» **PROBLEMS TO SOLVE**
(1) Can you reproduce the passage of the court decision excerpt that runs between "It is further" and "affidavit of adjudication.", inclusive, word for word?
(2) Do statements (a), (b) and (c) agree with the court decision excerpt below? Answer each with yes or no and quote the words from the excerpt that settle it.
(a) Tax Declaration No. 7957 shows the land assessed at P2,620.00.
(b) The action for recovery of possession was filed before the action for injunction.
(c) On the question of res judicata, the Court sides with the petitioners.

» **EXTRACT PROVIDED**
>> BEGIN
It is further urged by petitioners that it was not likely that their mother Ana Billena would consent to sell the land to Rabanes for only Eight Hundred (P800.00) Pesos, for the entire eleven (11) hectares, forty one (41) area and thirty three (33) centares comprising its total area, considering that the land was then assessed already at Two Thousand Six Hundred Twenty (P2,620.00) Pesos as indicated in Tax Declaration No. 7957. 7 And, even assuming arguendo that there was indeed a sale, petitioners postulate that since the land is registered in the name of both Maximiniana Crisostomo and Ana Billena, the latter could not outrightly dispose of the undivided one-half share of the former (Crisostomo), without first accomplishing an affidavit of adjudication of Crisostomo's interest or share, and registering said affidavit of adjudication.
During this appeal before the Court, Nazario Rabanes died in 1982. An order for his substitution by his legal heirs was issued.
The heirs of private respondent Rabanes in turn aver, among others, that the Court of Appeals was correct in finding petitioners' reliance on res judicata as untenable. We sustain the Rabanes heirs on this point.
In an impressive line of cases, 8 the requisites for res judicata have long been established. They are: (a) that there be an earlier final judgment; (b) that the court which rendered it had jurisdiction over the subject matter and the parties; (e) that it is a judgment on the merits; and (d) that there is between the first and the second actions, Identity of parties, subject matter and causes of action.
When the issue of res judicata is raised, at least two (2) actions before a competent court are necessarily involved; one, still pending and the other, already decided with finality. It is the final judgment that ends the controversy and precludes a relitigation of the same causes of action.
Coming to the case at bar, it is to be noted that the first action for injunction was filed on 7 July 1971, while the second action for recovery of possession was filed on 11 September 1972. The order of dismissal of the injunction suit was issued on 13 September 1972. The defense of res judicata was invoked by herein petitioners (as defendants) in their "Answer" dated 6 November 1972 in the action for Recovery of Possession. 9 Given the above mentioned dates, it is clear that, while the Injunction suit had not yet been disposed of with finality when the second action was filed, yet, at the time the defendants interposed res judicata as an affirmative defense in their "Answer" in the second action, the order of dismissal in the injunction case had already become final. The dismissal order assumed the character of finality, there being no showing that there was an appeal of the order when the "Answer" in the second action was filed on 6 November 1972.
>> END
» **MATERIAL**
>> BEGIN
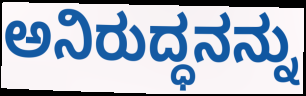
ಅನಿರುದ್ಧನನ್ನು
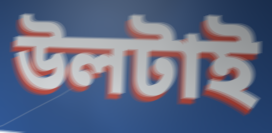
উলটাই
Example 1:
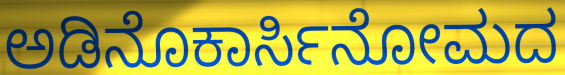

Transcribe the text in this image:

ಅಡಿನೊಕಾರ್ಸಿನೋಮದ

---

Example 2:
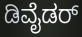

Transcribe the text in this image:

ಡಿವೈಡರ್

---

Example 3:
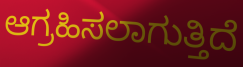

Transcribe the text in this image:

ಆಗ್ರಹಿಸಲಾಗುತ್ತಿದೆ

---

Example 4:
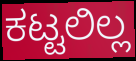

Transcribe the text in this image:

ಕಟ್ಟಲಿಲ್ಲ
>> END
>> BEGIN
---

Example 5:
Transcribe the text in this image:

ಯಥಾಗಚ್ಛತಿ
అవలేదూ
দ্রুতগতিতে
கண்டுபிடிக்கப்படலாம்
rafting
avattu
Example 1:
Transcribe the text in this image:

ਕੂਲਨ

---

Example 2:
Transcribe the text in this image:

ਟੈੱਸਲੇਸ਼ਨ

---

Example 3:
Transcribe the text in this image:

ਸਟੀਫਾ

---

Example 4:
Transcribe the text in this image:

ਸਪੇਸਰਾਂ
>> END
>> BEGIN
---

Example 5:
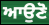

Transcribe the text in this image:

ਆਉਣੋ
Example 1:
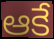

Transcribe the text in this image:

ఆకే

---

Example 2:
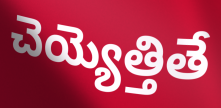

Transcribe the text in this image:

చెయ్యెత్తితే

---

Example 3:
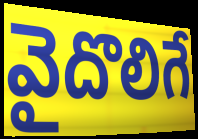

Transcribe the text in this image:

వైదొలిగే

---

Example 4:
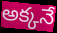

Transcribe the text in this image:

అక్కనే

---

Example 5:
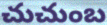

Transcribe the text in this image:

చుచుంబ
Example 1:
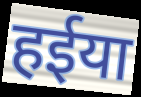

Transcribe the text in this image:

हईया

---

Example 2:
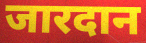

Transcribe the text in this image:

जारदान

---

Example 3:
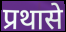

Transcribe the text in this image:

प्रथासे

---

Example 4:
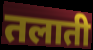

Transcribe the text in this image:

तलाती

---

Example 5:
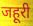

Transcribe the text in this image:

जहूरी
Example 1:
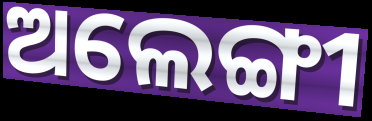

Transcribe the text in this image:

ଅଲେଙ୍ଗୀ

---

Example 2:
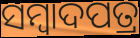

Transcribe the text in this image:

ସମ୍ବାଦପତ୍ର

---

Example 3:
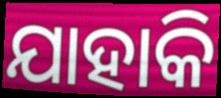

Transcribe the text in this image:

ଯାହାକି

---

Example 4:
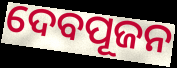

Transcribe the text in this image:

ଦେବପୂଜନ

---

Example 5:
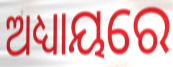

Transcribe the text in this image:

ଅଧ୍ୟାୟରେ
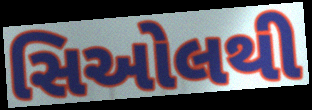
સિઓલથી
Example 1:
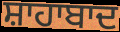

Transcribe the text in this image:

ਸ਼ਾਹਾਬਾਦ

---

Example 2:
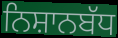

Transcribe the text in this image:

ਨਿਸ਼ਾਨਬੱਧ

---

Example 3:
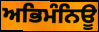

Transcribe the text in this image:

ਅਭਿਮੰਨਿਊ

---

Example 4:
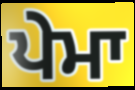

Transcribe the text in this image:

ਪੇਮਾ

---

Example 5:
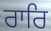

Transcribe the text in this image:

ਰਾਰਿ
>> END
» **THE RESPONSES**
(1)
It is further urged by petitioners that it was not likely that their mother Ana Billena would consent to sell the land to Rabanes for only Eight Hundred (P800.00) Pesos, for the entire eleven (11) hectares, forty one (41) area and thirty three (33) centares comprising its total area, considering that the land was then assessed already at Two Thousand Six Hundred Twenty (P2,620.00) Pesos as indicated in Tax Declaration No. 7957. 7 And, even assuming arguendo that there was indeed a sale, petitioners postulate that since the land is registered in the name of both Maximiniana Crisostomo and Ana Billena, the latter could not outrightly dispose of the undivided one-half share of the former (Crisostomo), without first accomplishing an affidavit of adjudication of Crisostomo's interest or share, and registering said affidavit of adjudication.

(2)
(a) Yes: "the land was then assessed already at Two Thousand Six Hundred Twenty (P2,620.00) Pesos as indicated in Tax Declaration No. 7957"
(b) No: "the first action for injunction was filed on 7 July 1971, while the second action for recovery of possession was filed on 11 September 1972"
(c) No: "We sustain the Rabanes heirs on this point."